Count the lines below that contain the word "with" and give only that number.

## DATA UNDER STUDY
= Beginning of Section =
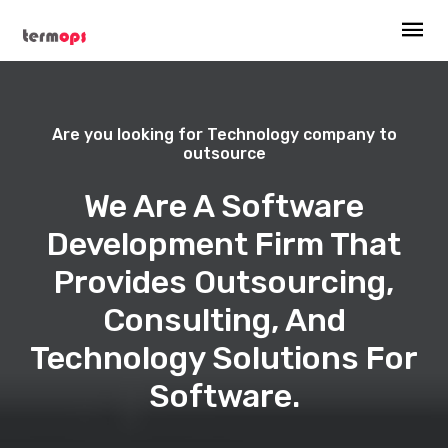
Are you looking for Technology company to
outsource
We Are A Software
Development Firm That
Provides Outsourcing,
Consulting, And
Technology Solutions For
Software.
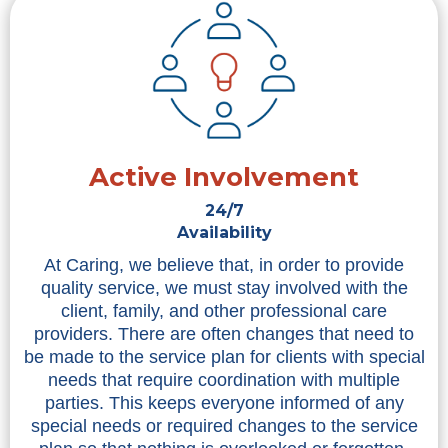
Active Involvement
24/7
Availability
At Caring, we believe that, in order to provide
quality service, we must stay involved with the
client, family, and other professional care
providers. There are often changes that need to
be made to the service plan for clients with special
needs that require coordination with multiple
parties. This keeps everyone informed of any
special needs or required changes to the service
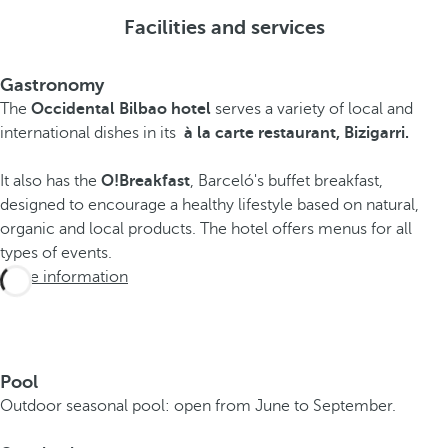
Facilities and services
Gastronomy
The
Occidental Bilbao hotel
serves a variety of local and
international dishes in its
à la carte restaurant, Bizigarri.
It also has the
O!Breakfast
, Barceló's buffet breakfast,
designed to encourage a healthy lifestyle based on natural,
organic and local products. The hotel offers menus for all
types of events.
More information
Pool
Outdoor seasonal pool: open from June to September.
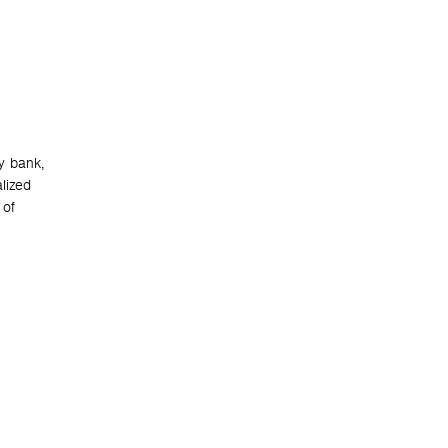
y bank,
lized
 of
= End of Section =
## TASK ANSWER
3